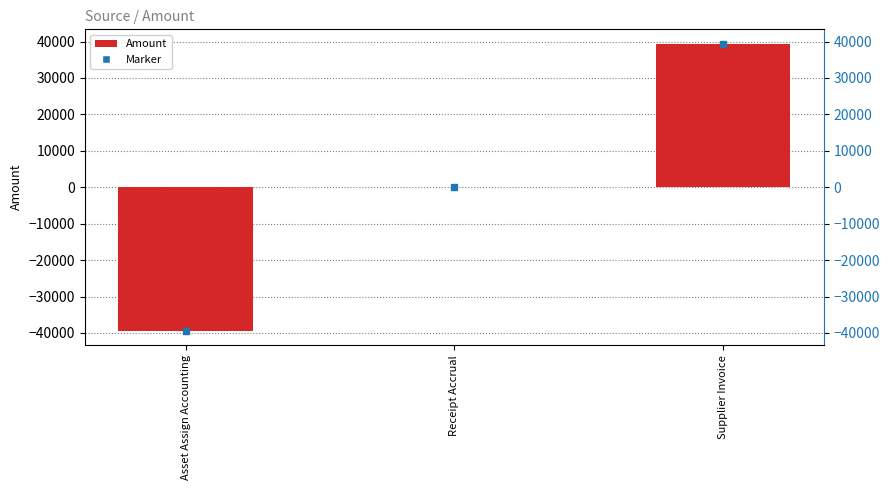

Which category has the lowest value across all series?

Asset Assign Accounting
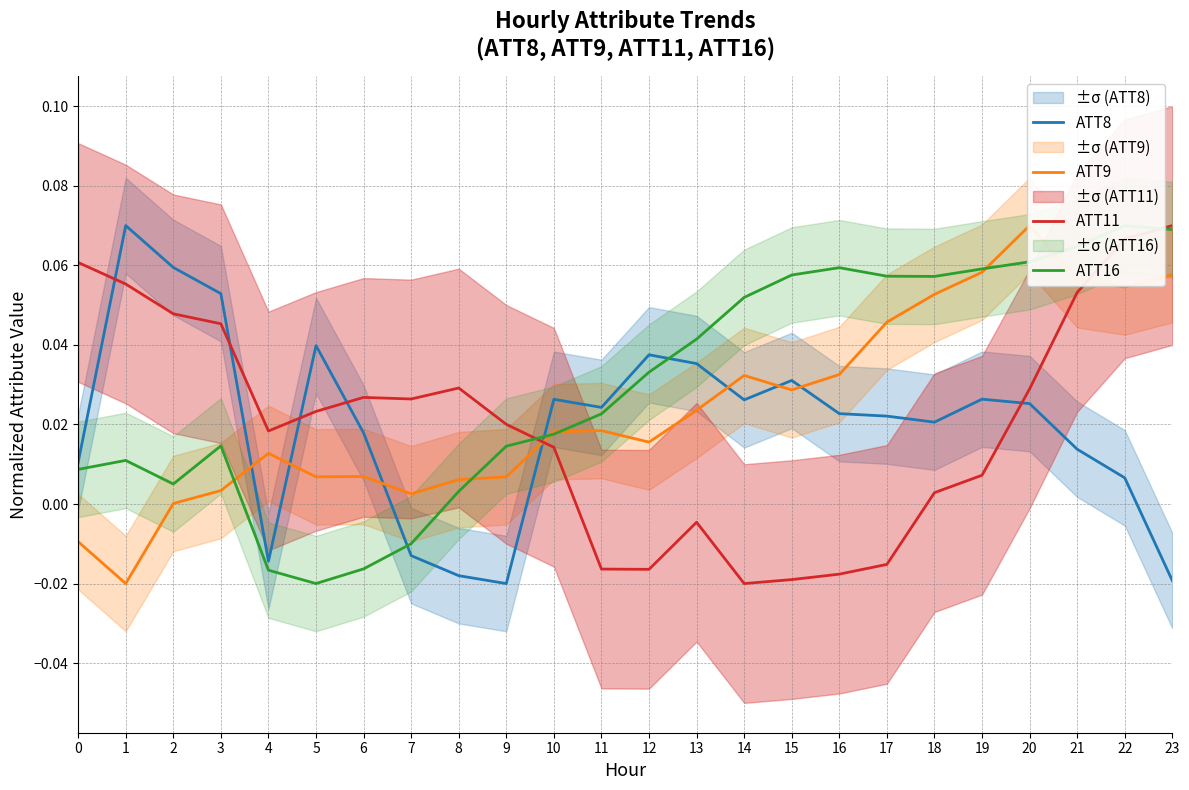

How many values in the ATT11 series are below 0?

7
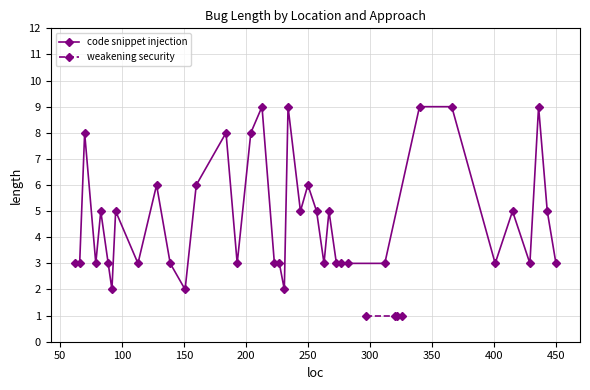

How many points are lower than both their immediate neighbors (excluding endpoints)?

10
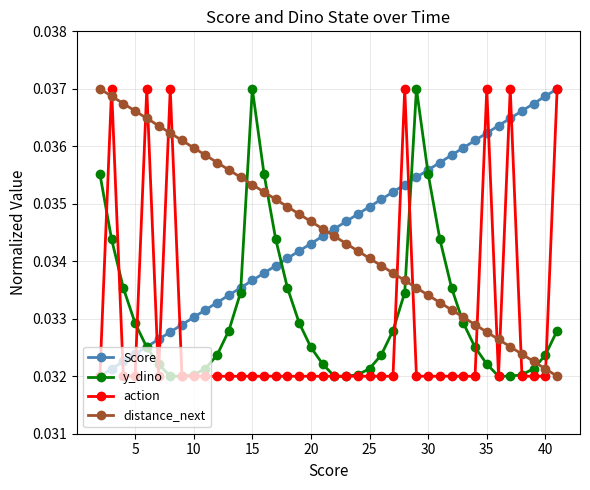

How many times do Score and distance_next cross each other?

1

WHAT THE TASK ASKS
Reproduce the text of every entry above word for word, omitting the pictures.

SOLUTION
Which category has the lowest value across all series?

Asset Assign Accounting

How many values in the ATT11 series are below 0?

7

How many points are lower than both their immediate neighbors (excluding endpoints)?

10

How many times do Score and distance_next cross each other?

1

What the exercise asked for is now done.